— Excerpted data —
——————————

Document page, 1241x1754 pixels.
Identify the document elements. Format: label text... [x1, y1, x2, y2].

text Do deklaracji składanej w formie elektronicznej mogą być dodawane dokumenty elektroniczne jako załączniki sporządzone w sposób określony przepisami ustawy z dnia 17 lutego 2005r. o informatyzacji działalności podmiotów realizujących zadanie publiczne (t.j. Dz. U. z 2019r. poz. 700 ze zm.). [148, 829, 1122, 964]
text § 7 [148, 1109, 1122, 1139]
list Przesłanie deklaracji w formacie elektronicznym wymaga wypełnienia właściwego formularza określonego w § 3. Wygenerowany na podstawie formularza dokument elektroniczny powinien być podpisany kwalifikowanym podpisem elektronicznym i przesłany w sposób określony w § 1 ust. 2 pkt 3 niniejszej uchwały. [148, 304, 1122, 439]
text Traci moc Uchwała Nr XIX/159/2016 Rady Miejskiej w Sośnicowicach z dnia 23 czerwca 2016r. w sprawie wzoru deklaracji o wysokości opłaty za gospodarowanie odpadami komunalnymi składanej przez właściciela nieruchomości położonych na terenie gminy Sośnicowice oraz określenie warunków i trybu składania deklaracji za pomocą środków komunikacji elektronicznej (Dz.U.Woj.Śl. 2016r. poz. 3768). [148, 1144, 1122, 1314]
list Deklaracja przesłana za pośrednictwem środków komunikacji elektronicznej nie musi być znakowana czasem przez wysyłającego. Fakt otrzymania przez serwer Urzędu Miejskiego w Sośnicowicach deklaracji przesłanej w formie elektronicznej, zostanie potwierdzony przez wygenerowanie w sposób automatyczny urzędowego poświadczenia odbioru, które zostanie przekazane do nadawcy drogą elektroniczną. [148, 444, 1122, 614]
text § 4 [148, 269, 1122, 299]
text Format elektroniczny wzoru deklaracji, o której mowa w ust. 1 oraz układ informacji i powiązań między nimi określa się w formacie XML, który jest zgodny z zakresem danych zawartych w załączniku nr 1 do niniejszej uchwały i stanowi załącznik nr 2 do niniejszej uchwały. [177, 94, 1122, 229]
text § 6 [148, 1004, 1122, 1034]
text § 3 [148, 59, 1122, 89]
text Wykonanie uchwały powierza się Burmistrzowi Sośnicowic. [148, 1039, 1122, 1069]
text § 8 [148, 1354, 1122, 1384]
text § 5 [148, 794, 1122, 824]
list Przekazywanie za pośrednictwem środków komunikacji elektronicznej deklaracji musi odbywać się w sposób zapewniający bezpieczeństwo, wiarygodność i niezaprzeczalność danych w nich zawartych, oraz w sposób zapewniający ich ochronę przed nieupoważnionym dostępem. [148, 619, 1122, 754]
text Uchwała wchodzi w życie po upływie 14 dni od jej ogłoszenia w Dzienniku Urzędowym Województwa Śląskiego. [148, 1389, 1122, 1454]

——————————

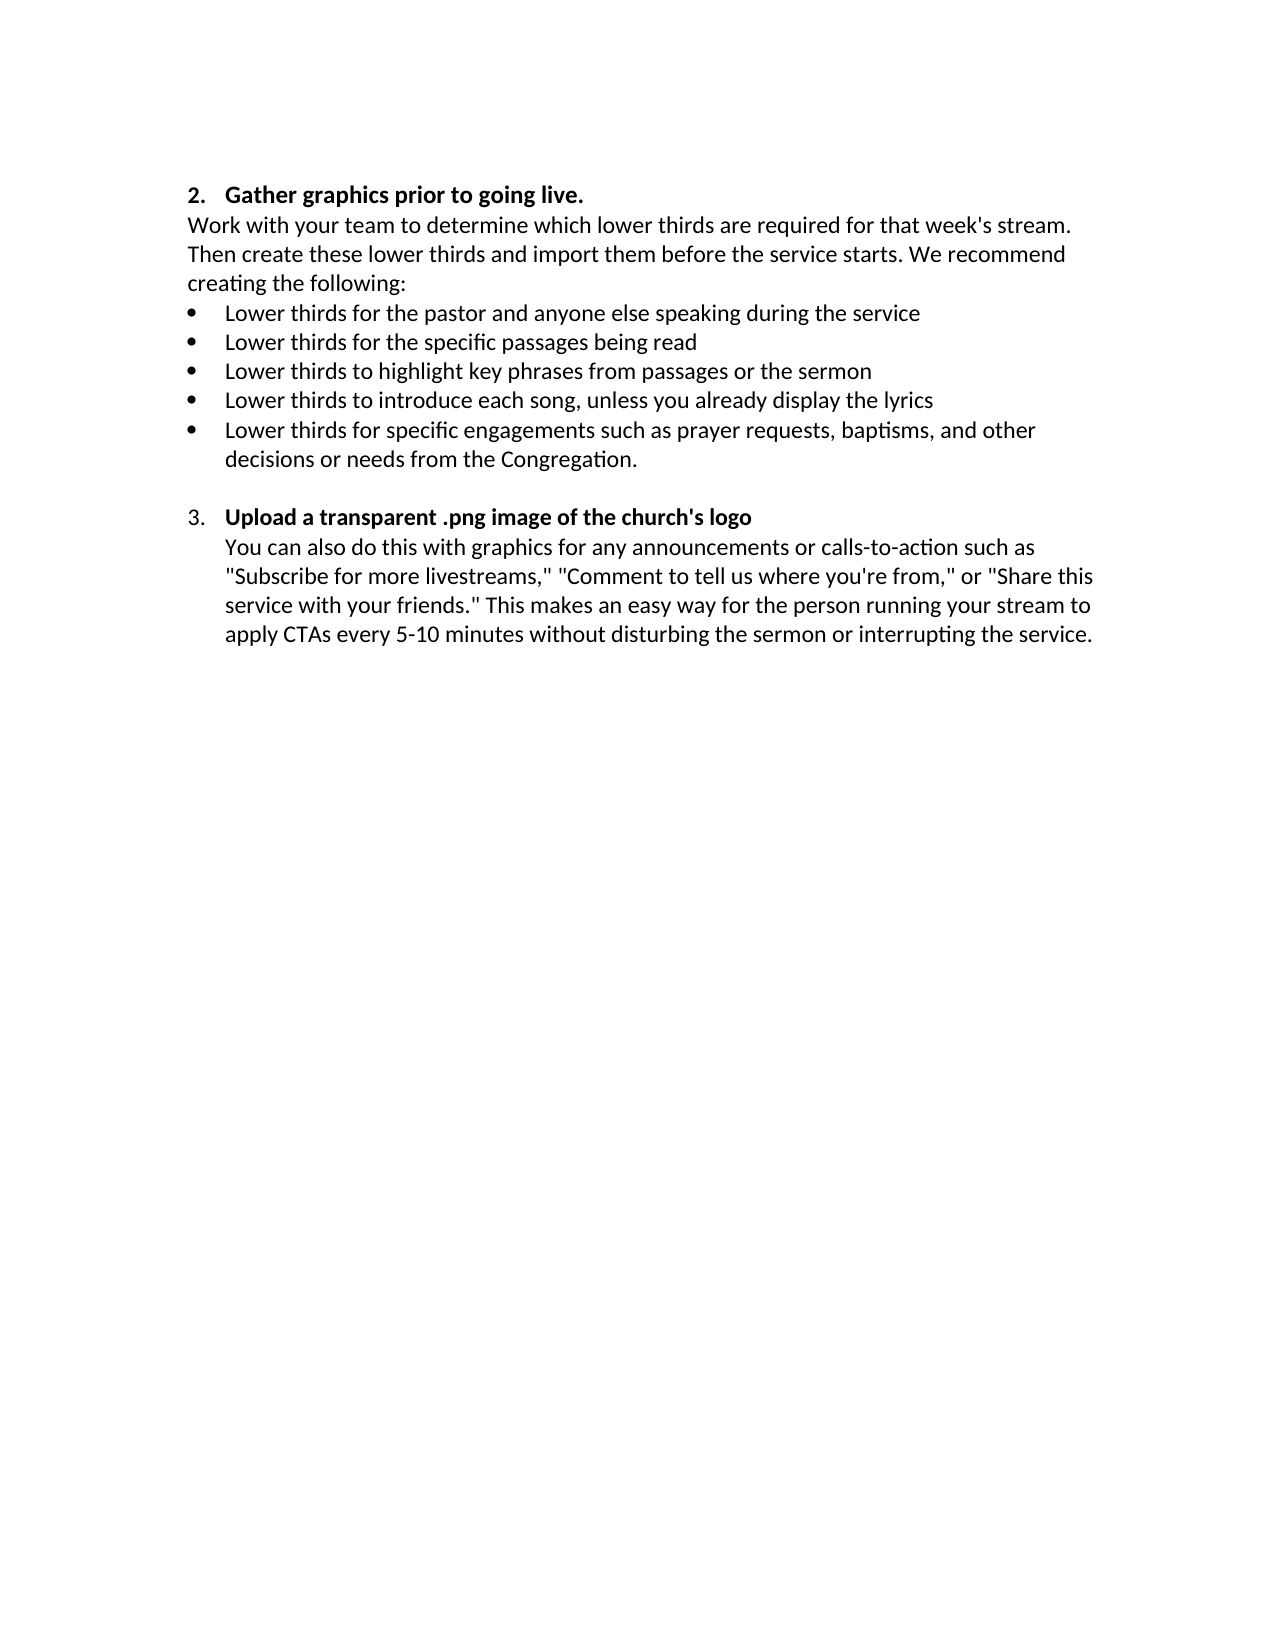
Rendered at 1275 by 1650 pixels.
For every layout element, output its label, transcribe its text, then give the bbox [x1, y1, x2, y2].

——————————

— Task —
Which lines of the records above contain the word "pixels"? Copy each of them.

— The completed task —
Document page, 1241x1754 pixels.
Rendered at 1275 by 1650 pixels.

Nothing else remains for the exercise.